Fierce wind turbine fields in the amfibian landscape
The delta landscape can grow into a robust nature and landscape development area. Amphibious nature will be given more room on the dynamic border of land and water. Not a dull, arcadian landscape with raked paths, but wild and partly impenetrable "swamp nature". The scale of this wild landscape is ideal for large concentrated wind turbine fields.
Nature inclusive agriculture
Optimizing agricultural use of the land through smart crop rotations and limited manure use, more CO2 is retained and soil life is improved. In areas with saline seepage, the supply of freshwater can provide counter pressure to the salt groundwater and at the same time form a freshwater buffer for dry periods.
Sustainable peat meadows
Raising the groundwater level in peat meadow areas is a cost-efficient method for reducing CO2 emissions. Parts of these peat areas will be transformed into nature, alternative agriculture or production forests. Transforming the peat meadows is not only a golden opportunity for the climate, but also for more biodiversity and wildlife.

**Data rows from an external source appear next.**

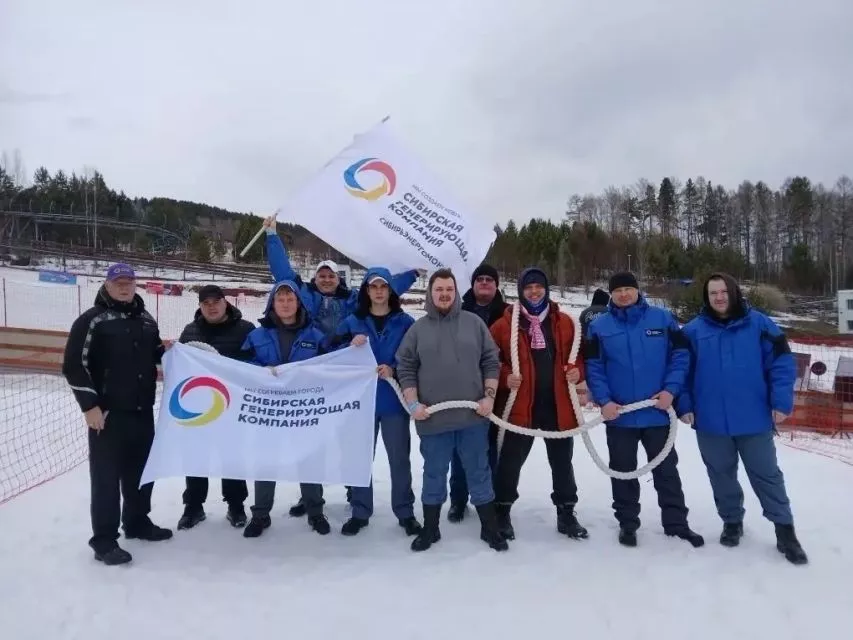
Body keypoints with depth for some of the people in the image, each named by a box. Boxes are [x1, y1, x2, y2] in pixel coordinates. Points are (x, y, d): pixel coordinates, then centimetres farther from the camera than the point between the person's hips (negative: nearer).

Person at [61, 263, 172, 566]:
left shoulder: (146, 320, 11)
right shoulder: (91, 320, -8)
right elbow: (73, 365, -12)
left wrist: (167, 350, 1)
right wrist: (89, 404, -16)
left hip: (143, 411, 6)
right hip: (107, 413, -6)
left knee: (142, 469, 16)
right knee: (106, 476, 0)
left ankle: (137, 522, 34)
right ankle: (104, 540, 10)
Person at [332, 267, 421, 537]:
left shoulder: (405, 322, 0)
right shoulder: (352, 321, 5)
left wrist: (394, 369, -19)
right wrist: (351, 345, -18)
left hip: (395, 400, -1)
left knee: (400, 458, 7)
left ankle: (405, 512, 21)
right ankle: (360, 512, 24)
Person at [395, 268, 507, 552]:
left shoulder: (474, 323, 5)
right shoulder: (417, 329, 4)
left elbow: (491, 362, 5)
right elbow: (405, 369, 3)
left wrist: (489, 396, -4)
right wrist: (413, 403, -7)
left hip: (473, 416, 0)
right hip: (433, 419, 0)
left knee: (479, 473, 11)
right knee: (434, 475, 13)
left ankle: (490, 528, 26)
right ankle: (430, 529, 29)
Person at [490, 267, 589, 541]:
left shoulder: (565, 322, 5)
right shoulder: (505, 324, -4)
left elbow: (579, 353, 14)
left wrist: (577, 370, -6)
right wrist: (504, 376, -17)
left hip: (559, 406, 3)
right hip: (519, 406, -2)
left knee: (562, 462, 15)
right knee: (511, 461, 9)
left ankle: (566, 514, 31)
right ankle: (502, 512, 25)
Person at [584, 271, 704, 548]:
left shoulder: (662, 318, -1)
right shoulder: (599, 326, -3)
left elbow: (681, 354, -2)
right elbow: (593, 367, -5)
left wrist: (671, 390, -13)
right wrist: (604, 400, -16)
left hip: (658, 412, 0)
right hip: (619, 416, 0)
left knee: (666, 469, 14)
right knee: (623, 472, 12)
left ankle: (676, 522, 29)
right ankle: (627, 523, 28)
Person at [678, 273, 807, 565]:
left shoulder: (758, 324, -3)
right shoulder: (693, 330, 0)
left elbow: (782, 362, -3)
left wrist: (781, 402, -9)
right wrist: (684, 405, -5)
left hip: (754, 418, -1)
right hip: (711, 421, 1)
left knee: (767, 474, 9)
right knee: (722, 475, 15)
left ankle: (785, 530, 22)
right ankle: (732, 521, 33)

Attractive living landscapes
Housing development with biobased materials can play an active role in the fight against climate change. In addition, there are less restrictions with regard to nitrogen emissions than for traditional construction. There is a golden opportunity in creating residential environments that themselves generate landscape value instead of depriving them of the existing landscape. Homes and residential areas that are not built in the landscape, but with the landscape, making them part of the landscape that they themselves form. The living areas in South Holland could therefore be developed into a consecutive landscape where there is room for living, working and recreation alongside food production and forestry.